On January 18, 1994, the evening before the murder, Brian Howington and Jalowiec went to several bars in downtown Elyria.  (Howington knew Jalowiec because Jalowiec used to visit Howington’s aunt, Joann Corrine Fike, when Howington lived with her.)   Jalowiec then asked Howington to accompany him to a friend’s house on Middle Avenue.   There, Howington met Ron Lally and his roommate, and the four of them smoked crack cocaine.   Around 11:30 p.m., Jalowiec, Howington, and Lally went to Fike’s house and “[s]hot pool, partied some more.”

About an hour later, Jalowiec got a page and asked Howington if he could borrow Fike’s car, a Chrysler LeBaron convertible.   Though Howington was hesitant, he relented after Jalowiec persisted.   Around 1:00 a.m., Jalowiec and  Lally left Fike’s house in the LeBaron.   The next time Howington saw the car was around 5:00 a.m. when Jalowiec and Raymond Smith returned it to Fike’s apartment.   At that time, the car was covered with ice, and Jalowiec and Smith told Howington that the car had been washed.   Fike testified that Jalowiec told her that he had washed the car because there was blood on it as a result of a fight he had had with someone at Mom’s Open Kitchen.

Sharon Hopkins testified that she was at Razzle’s bar in Elyria one night in January 1994 with her brother, Terry Hopkins, Raymond Smith, Danny Smith, Michael Smith (another son of Raymond), and several others, including Jalowiec.   The group stayed at Razzle’s until it closed and then, without Jalowiec, went to eat at Mom’s Open Kitchen until around 2:45-3:00 a.m.

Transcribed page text
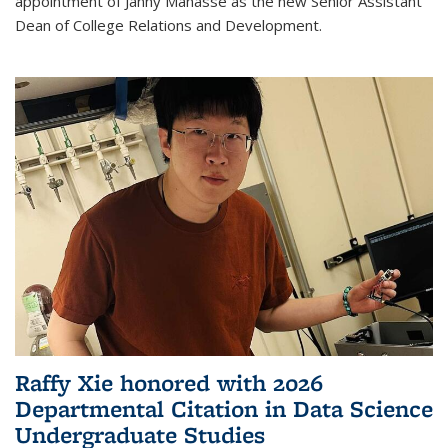
appointment of Janny Manasse as the new Senior Assistant
Dean of College Relations and Development.
Raffy Xie honored with 2026
Departmental Citation in Data Science
Undergraduate Studies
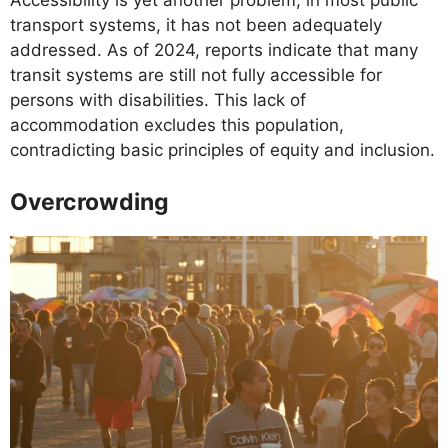
Accessibility is yet another problem; in most public
transport systems, it has not been adequately
addressed. As of 2024, reports indicate that many
transit systems are still not fully accessible for
persons with disabilities. This lack of
accommodation excludes this population,
contradicting basic principles of equity and inclusion.
Overcrowding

QUESTIONS TO ANSWER:
**1)** Write out the murder case passage word for word.
**2)** Extract the entries from the line containing "Accessibility is yet" through the last line of the entries, both ends included, and reproduce them verbatim.
The murder case passage and the entries come from unrelated sources.

ANSWERS FOR THE EXERCISE:
**1)**
On January 18, 1994, the evening before the murder, Brian Howington and Jalowiec went to several bars in downtown Elyria.  (Howington knew Jalowiec because Jalowiec used to visit Howington’s aunt, Joann Corrine Fike, when Howington lived with her.)   Jalowiec then asked Howington to accompany him to a friend’s house on Middle Avenue.   There, Howington met Ron Lally and his roommate, and the four of them smoked crack cocaine.   Around 11:30 p.m., Jalowiec, Howington, and Lally went to Fike’s house and “[s]hot pool, partied some more.”

About an hour later, Jalowiec got a page and asked Howington if he could borrow Fike’s car, a Chrysler LeBaron convertible.   Though Howington was hesitant, he relented after Jalowiec persisted.   Around 1:00 a.m., Jalowiec and  Lally left Fike’s house in the LeBaron.   The next time Howington saw the car was around 5:00 a.m. when Jalowiec and Raymond Smith returned it to Fike’s apartment.   At that time, the car was covered with ice, and Jalowiec and Smith told Howington that the car had been washed.   Fike testified that Jalowiec told her that he had washed the car because there was blood on it as a result of a fight he had had with someone at Mom’s Open Kitchen.

Sharon Hopkins testified that she was at Razzle’s bar in Elyria one night in January 1994 with her brother, Terry Hopkins, Raymond Smith, Danny Smith, Michael Smith (another son of Raymond), and several others, including Jalowiec.   The group stayed at Razzle’s until it closed and then, without Jalowiec, went to eat at Mom’s Open Kitchen until around 2:45-3:00 a.m.

**2)**
Accessibility is yet another problem; in most public
transport systems, it has not been adequately
addressed. As of 2024, reports indicate that many
transit systems are still not fully accessible for
persons with disabilities. This lack of
accommodation excludes this population,
contradicting basic principles of equity and inclusion.
Overcrowding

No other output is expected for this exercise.